──────── 原文
スズキ目 ニザダイ科
ニセカンランハギ(偽橄欖剥、学名:Acanthurus dussumieri)は、眼の周りや背鰭が黄色く、尾の付け根に白いトゲがあるのが特徴です。沖縄などの南西諸島では「トカジャー」と呼ばれるクロハギ類の仲間で、食用や釣り対象としても知られています。
全長約35〜40cm。体色は青灰色や茶褐色で、目のまわりに黄色の帯模様があります。
サンゴ礁や岩礁のまわり。日本では琉球列島や南日本の太平洋沿岸に見られます。岩の表面にある藻類などを削り取って食べます。
ニセカンランハギとクロハギの違いは、尾の付け根のトゲの色や体の模様などに違いがあります。
────────────────
──────── 提供データ
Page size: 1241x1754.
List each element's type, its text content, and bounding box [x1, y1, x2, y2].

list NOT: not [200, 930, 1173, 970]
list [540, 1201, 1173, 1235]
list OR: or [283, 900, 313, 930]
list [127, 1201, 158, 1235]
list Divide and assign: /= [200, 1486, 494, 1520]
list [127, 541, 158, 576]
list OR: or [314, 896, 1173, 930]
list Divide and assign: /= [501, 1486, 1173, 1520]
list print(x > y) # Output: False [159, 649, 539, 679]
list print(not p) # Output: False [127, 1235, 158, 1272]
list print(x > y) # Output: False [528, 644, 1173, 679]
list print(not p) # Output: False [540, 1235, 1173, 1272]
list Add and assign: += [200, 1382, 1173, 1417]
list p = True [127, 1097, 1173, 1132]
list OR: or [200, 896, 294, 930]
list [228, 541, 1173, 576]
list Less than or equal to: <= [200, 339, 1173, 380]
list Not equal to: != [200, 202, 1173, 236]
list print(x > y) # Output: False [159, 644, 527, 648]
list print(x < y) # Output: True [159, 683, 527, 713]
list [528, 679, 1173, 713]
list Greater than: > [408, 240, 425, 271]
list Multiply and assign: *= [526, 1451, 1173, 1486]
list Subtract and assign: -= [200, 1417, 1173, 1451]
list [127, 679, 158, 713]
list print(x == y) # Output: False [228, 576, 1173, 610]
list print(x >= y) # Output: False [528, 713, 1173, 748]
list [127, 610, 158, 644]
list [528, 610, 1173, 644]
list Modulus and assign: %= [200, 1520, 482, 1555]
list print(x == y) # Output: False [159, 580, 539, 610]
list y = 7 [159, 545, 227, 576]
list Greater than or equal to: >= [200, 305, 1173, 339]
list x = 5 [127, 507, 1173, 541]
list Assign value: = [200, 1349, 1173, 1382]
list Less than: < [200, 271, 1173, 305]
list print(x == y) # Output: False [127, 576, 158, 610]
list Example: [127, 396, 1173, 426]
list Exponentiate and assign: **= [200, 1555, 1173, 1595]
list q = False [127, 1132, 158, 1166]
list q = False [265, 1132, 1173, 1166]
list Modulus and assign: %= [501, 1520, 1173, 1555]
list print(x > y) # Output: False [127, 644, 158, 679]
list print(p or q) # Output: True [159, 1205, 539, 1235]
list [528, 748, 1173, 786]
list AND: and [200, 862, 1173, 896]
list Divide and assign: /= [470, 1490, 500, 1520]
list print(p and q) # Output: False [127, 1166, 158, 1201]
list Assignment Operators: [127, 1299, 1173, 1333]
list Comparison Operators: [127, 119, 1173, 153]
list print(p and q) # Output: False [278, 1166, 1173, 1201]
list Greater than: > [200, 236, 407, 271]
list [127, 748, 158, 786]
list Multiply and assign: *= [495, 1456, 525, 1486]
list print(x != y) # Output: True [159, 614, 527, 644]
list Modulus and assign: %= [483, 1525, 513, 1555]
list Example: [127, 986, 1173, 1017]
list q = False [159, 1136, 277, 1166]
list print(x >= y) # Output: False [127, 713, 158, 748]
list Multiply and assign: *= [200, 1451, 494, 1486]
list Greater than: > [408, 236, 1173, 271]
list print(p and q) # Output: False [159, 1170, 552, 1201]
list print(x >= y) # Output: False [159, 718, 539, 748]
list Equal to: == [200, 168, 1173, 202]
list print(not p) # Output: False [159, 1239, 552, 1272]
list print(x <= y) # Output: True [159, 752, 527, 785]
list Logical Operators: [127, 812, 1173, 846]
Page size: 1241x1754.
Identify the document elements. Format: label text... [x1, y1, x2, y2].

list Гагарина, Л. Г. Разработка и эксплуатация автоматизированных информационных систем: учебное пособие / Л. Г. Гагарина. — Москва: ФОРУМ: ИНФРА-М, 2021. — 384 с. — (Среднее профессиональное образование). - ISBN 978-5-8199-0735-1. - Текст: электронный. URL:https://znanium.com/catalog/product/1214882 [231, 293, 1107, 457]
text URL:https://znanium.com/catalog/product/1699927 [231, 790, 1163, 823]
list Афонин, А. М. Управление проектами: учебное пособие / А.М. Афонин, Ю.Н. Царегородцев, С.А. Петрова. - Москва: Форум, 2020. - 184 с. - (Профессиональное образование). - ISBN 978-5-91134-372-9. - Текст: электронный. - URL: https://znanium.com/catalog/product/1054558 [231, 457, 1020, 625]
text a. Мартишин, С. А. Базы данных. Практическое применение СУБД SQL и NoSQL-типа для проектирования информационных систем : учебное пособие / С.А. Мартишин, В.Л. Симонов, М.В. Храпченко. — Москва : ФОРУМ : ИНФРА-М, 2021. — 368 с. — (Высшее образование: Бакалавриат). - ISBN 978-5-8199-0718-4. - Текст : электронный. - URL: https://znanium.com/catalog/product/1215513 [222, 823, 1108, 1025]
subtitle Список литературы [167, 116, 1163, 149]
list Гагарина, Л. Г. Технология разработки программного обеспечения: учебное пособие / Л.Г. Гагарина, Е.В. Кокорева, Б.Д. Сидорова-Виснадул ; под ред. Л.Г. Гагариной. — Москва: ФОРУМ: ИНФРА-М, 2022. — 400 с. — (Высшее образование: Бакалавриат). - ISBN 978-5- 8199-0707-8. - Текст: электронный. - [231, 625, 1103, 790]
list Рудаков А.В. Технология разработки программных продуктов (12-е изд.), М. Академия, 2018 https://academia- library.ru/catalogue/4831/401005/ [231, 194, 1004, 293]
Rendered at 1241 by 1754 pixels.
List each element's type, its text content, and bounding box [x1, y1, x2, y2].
────────────────
> 課題内容
ニセカンランハギの解説に書かれている、この魚の全長を答えてください。 記録は本文とは別の資料である。

> 解答
約35〜40cm。